How to cook lobster

How to cook lobster

Lobster buying, cooking and preparation can seem daunting. However the basic steps to preparing delicious lobster can be undertaken by any novice cook. This guide will give you the basics to select, cook and serve delicious lobster.

What you will need:

  • Live lobster weighing 1.5 pound
  • Large boiling pot
  • Water
  • Salt
  • Lemon wedges
  • Butter
  • Pickles
  • Cooking knives

Instructions:

Buying Lobster

  1. Select frisky lobsters that are moving around the tank.
  2. Try to touch it yourself to ensure the shell is very hard.
  3. Lobster should be heavy (the best size is 1.5 pounds each).

Storing lobster

  1. Store live lobsters for up to a week at the bottom of the refrigerator and covered with a damp cloth.
  2. Check them regularly; if in doubt of their freshness cook them immediately.
  3. Once cooked, treat it like any other cooked meat and store covered in the coldest part of the refrigerator.

Cooking Lobster

  1. Using a large pot, half fill with fresh water and add plenty of salt; bring to a vigorous boil.
  2. Drop the lobster in and bring back to the boil.
  3. After the water starts boiling, leave for between 12-15 minutes for 1.5 pound lobsters.
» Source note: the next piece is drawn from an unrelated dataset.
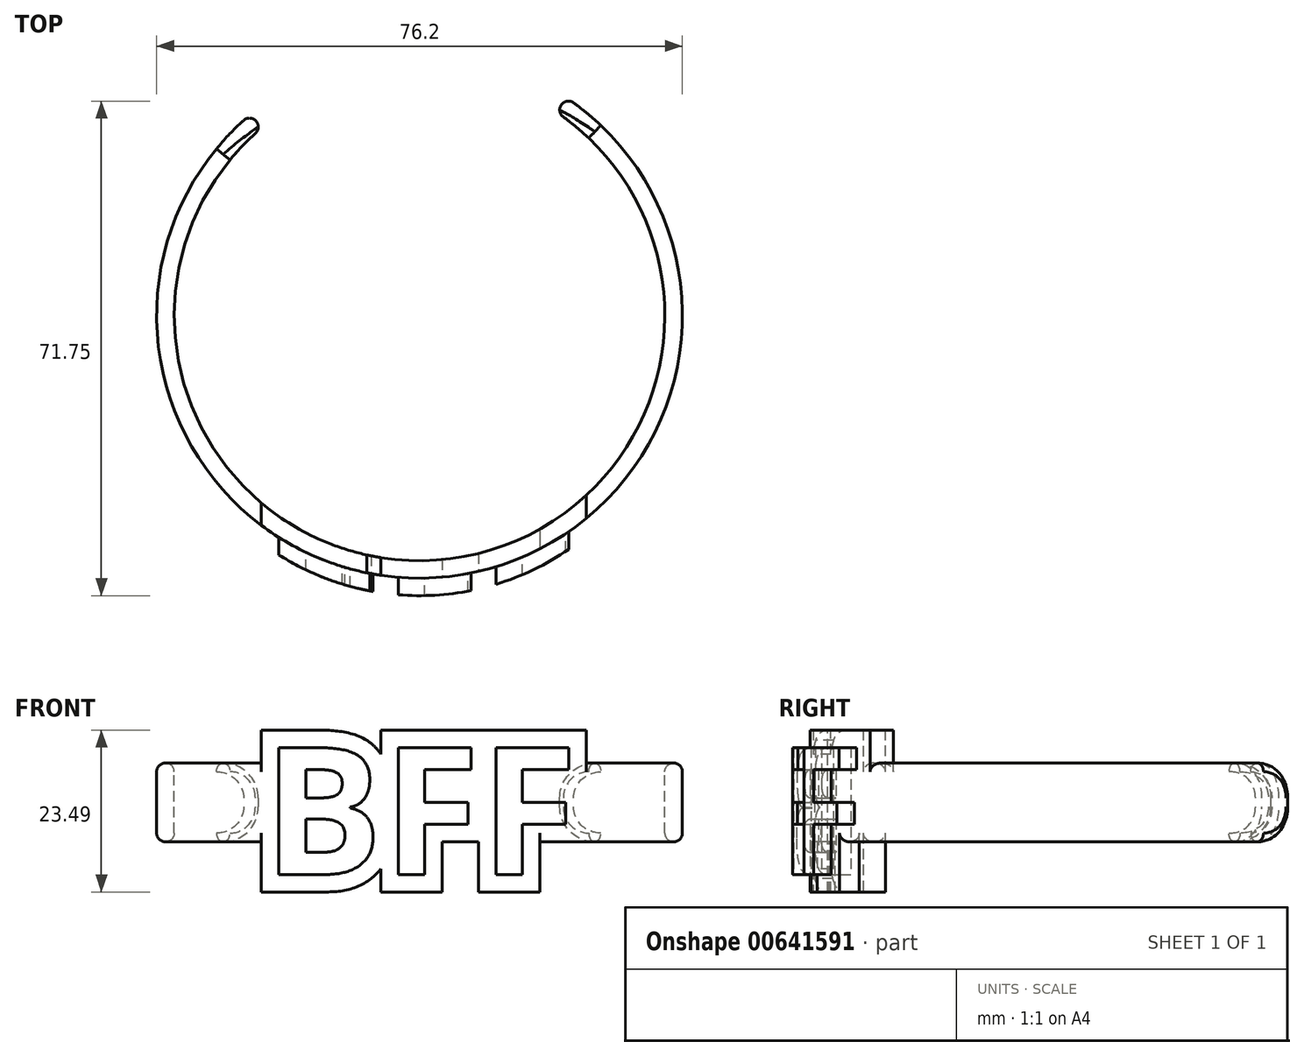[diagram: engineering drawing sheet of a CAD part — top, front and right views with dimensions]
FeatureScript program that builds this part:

Add 5 minutes per pound over that weight.
  4. When cooked, strain water into sink and wash off lobster in cold water.
  5. Refrigerate if not required immediately.
  6. Remove claws and crack them to remove white meat.
  7. Flatten tail and use a large pointed chef’s knife to split in half, ensuring that it is still attached to the body.
  8. Claw and knuckle meat are the most flavourful (use a chef’s knife to crack the lobster’s claws).
  9. Serve lobster with lemon wedges, melted butter and pickles.

Tips and Warnings

  • Do not buy lobster that is already dead or during lobster off seasons.
  • When you pick up the live lobster, its claws should point straight out and the tail should be waving. The claws should not be drooping, this is a sign of weakness and the lobster is most likely close to death.
  • Buy lobsters with the hardest shell. Compare lobsters of similar size; the heavier ones have more meat.
  • Signs that a lobster has been stored for too long are short antennae or algae. This lobster’s taste when cooked will be less than desirable.
  • When selecting lobster from a tank, ensure it is not overcrowded or is filled with cloudy water. Check for algae or any dead lobsters.
  • All live lobsters will not look the same–their appearance varies depending on sex, age and tank conditions.
  • Buy a lobster weighing no more than 5 pounds, 1.5 pounds being the ideal. Lobster meat from bigger lobsters will not be as sweet tasting.